* [Exercise] The output should be the listing below, limited to the lines from the one with "Customize the page" through the one with "doesn't sound bad", exact and without pictures.

################

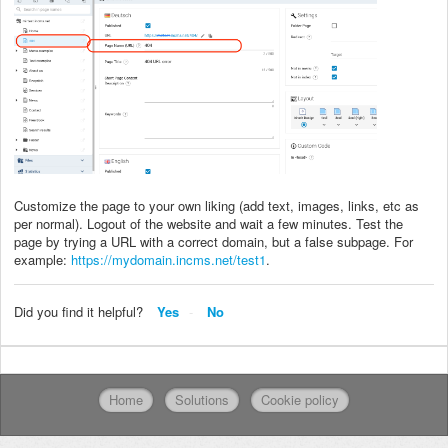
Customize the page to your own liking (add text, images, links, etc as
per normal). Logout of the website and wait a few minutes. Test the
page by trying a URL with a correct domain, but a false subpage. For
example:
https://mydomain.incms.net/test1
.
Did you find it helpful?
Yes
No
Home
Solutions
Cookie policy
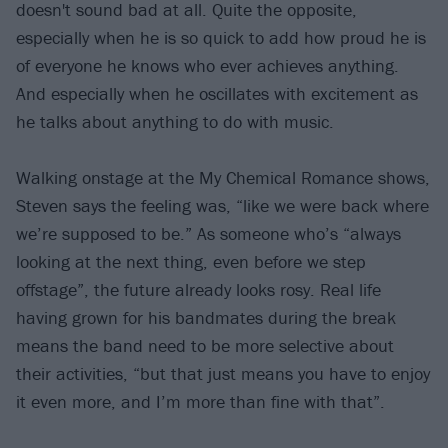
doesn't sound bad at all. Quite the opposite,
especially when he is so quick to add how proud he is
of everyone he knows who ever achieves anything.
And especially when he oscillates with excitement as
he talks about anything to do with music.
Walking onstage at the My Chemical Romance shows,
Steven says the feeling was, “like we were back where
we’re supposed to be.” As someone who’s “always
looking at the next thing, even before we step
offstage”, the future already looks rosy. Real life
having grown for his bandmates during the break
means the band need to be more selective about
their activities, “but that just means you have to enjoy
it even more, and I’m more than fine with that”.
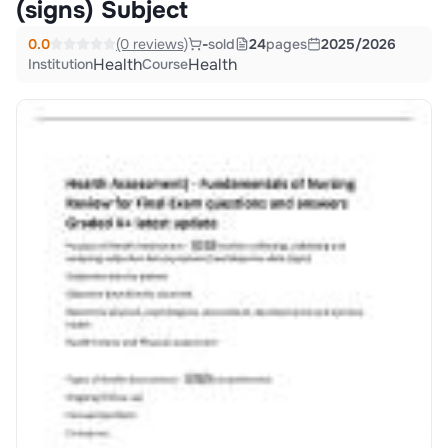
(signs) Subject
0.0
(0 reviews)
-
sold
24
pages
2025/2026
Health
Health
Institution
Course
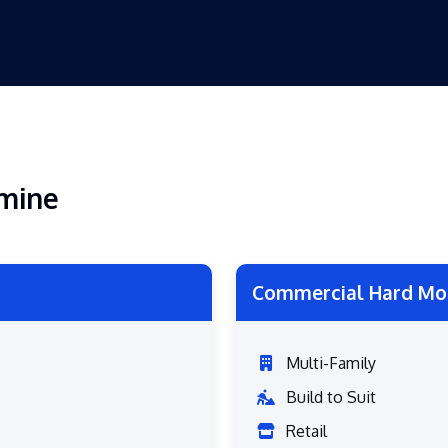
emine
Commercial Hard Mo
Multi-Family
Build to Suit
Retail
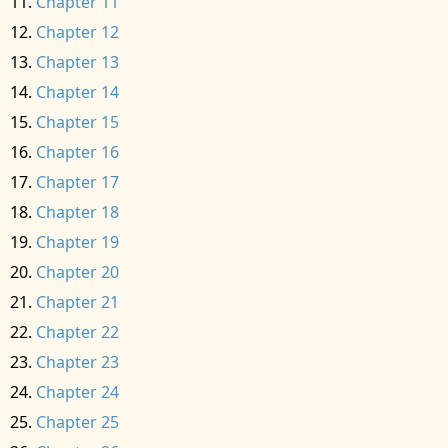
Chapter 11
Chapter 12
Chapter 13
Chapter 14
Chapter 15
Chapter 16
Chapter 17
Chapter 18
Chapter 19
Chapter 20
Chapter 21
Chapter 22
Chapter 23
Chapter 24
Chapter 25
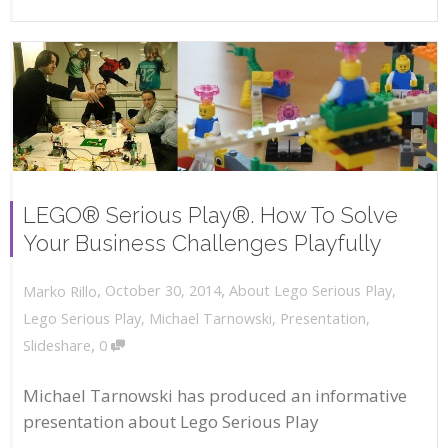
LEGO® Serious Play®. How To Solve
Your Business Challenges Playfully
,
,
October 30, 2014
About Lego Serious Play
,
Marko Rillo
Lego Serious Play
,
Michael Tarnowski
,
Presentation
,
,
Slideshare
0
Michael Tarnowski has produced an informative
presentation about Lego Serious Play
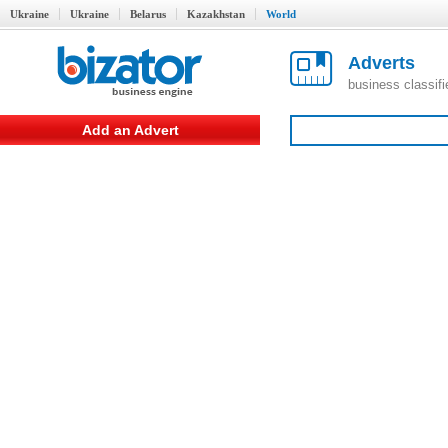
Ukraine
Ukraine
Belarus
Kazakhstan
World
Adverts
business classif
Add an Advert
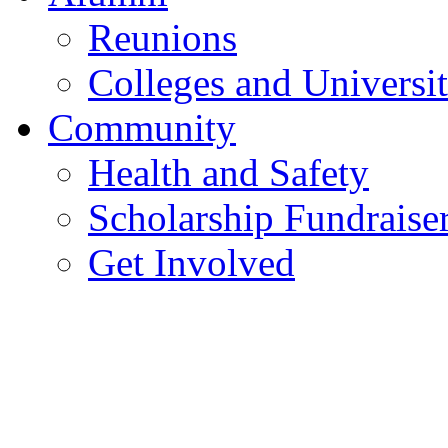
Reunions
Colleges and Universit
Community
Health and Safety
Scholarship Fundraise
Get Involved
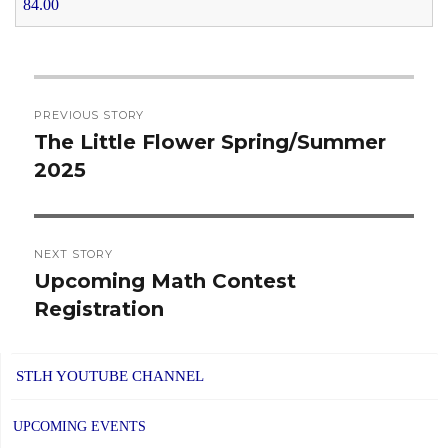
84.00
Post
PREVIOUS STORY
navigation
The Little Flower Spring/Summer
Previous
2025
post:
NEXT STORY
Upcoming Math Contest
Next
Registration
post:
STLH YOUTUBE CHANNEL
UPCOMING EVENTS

################

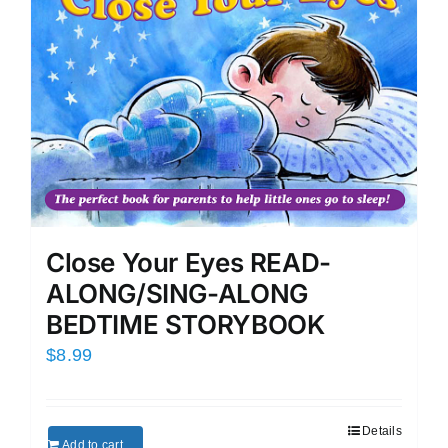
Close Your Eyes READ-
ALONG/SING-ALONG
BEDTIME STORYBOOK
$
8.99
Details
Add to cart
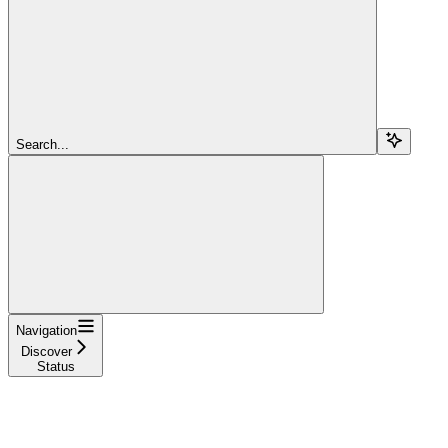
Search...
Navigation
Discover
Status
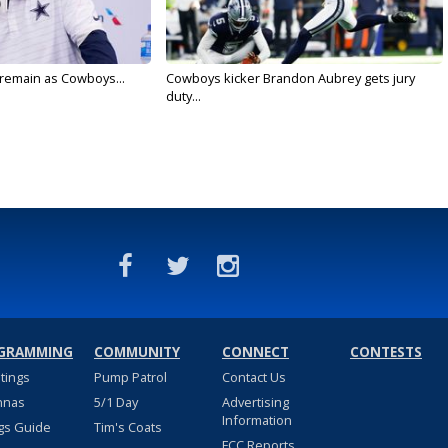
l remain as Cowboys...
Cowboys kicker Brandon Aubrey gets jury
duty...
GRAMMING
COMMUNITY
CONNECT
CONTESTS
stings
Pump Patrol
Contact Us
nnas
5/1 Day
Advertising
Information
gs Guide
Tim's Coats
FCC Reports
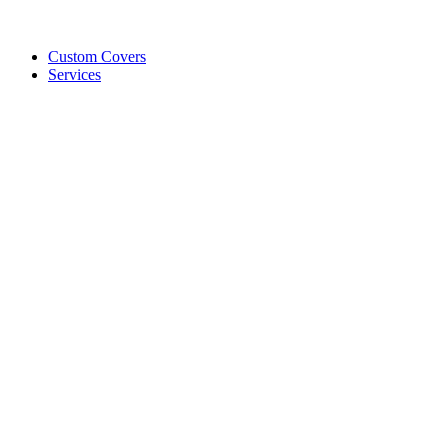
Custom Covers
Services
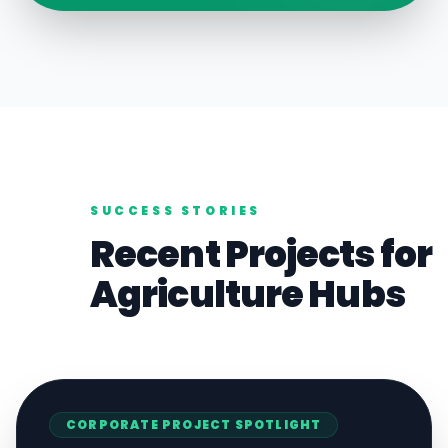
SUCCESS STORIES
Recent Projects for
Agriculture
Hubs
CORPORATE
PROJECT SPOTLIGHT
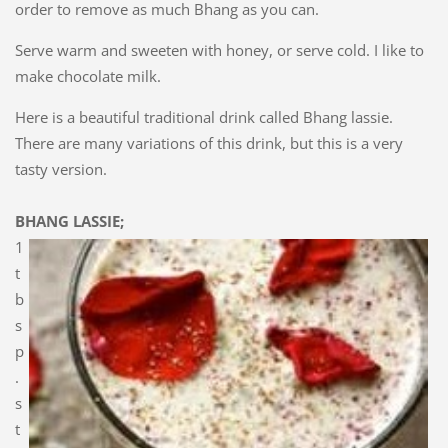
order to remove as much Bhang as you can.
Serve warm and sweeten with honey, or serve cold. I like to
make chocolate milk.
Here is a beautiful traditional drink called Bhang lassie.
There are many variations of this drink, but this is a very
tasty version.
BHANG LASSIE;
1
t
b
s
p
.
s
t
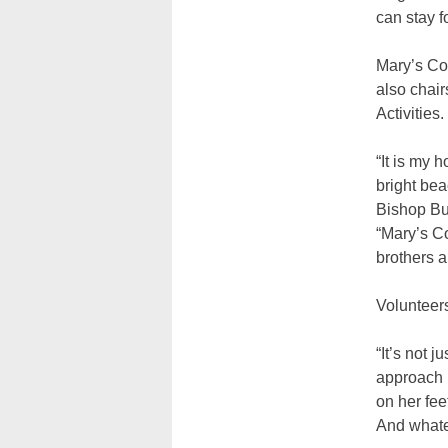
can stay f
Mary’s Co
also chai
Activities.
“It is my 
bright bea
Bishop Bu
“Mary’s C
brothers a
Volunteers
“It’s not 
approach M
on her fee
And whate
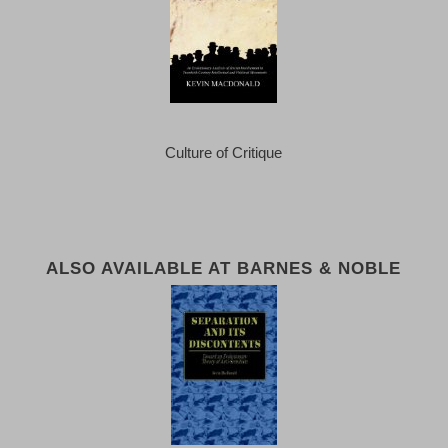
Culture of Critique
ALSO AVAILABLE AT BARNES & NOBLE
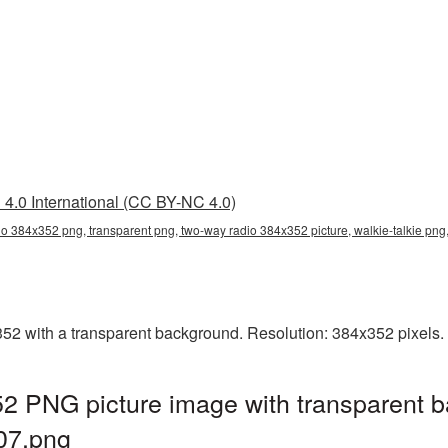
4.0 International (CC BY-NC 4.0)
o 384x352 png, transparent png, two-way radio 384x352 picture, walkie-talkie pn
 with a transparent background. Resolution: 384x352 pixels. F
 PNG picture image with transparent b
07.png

################

* [Final answer]
Customize the page to your own liking (add text, images, links, etc as
per normal). Logout of the website and wait a few minutes. Test the
page by trying a URL with a correct domain, but a false subpage. For
example:
https://mydomain.incms.net/test1
.
Did you find it helpful?
Yes
No
Home
Solutions
Cookie policy
doesn't sound bad at all. Quite the opposite,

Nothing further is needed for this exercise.